### Tarea 1
Cambia el nombre "導入事例" por "活用事例" en todas las filas del conjunto de datos y copia esas líneas sin ninguna otra modificación.

++++ Texto del documento

Paro y represión. Patria y Suiza. ¿Les
suena?
El sufrimiento de una tierra esquilmada
desde que los fenicios y otros pueblos prerromanos descubrieron que al oeste de
la península se encontraban algunos de los yacimientos minerales más
importantes del Mediterráneo y que, sin embargo, pese al milenario expolio,
siempre ha sido tierra de acogida. Cuando en los años 60 muchos andaluces se echaban
a la emigración, Andalucía todavía tuvo sitio para que un murciano, mi padre, viniese
aquí a trabajar y terminara echando raíces. Pero no hace falta acudir a los
libros de historia ni irse demasiado lejos. Todavía hoy ese andaluz gallardo
que se da golpes en el pecho haciendo profesión de fe blanca y verde se
empequeñece a poco que lo miren de una manera tan sólo un poco atravesada. Conocemos
esa mirada. Y esas dos palabras lacerantes: “qué gracioso”. Esto por sí sólo
explicaría por qué dentro de la división mundial del carácter no hemos tenido
más remedio que explotar la comicidad, a veces hasta el paroxismo, la
caricatura, la autoparodia. Porque la verdad es que, aún hoy, en el sur, en determinados ámbitos
sociales y laborales, tener acento de Ciudad Real equivale a un máster. O como
mínimo a una licenciatura. Al fin y al cabo esto último puedes endosártelo por
la cara en tu perfil de facebook, pero el acento, miarma, eso ya es otra cosa.

++++++++

### Tarea 2
Traduce al inglés la oración "Conocemos esa mirada." del texto sobre Andalucía.

++++ Datos extraídos

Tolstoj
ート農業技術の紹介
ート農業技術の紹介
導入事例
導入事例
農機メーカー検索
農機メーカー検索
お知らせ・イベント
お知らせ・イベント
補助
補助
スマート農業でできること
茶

++++++++

### Respuesta escrita 1
Tolstoj
ート農業技術の紹介
ート農業技術の紹介
活用事例
活用事例
農機メーカー検索
農機メーカー検索
お知らせ・イベント
お知らせ・イベント
補助
補助
スマート農業でできること
茶

### Respuesta escrita 2
We know that look.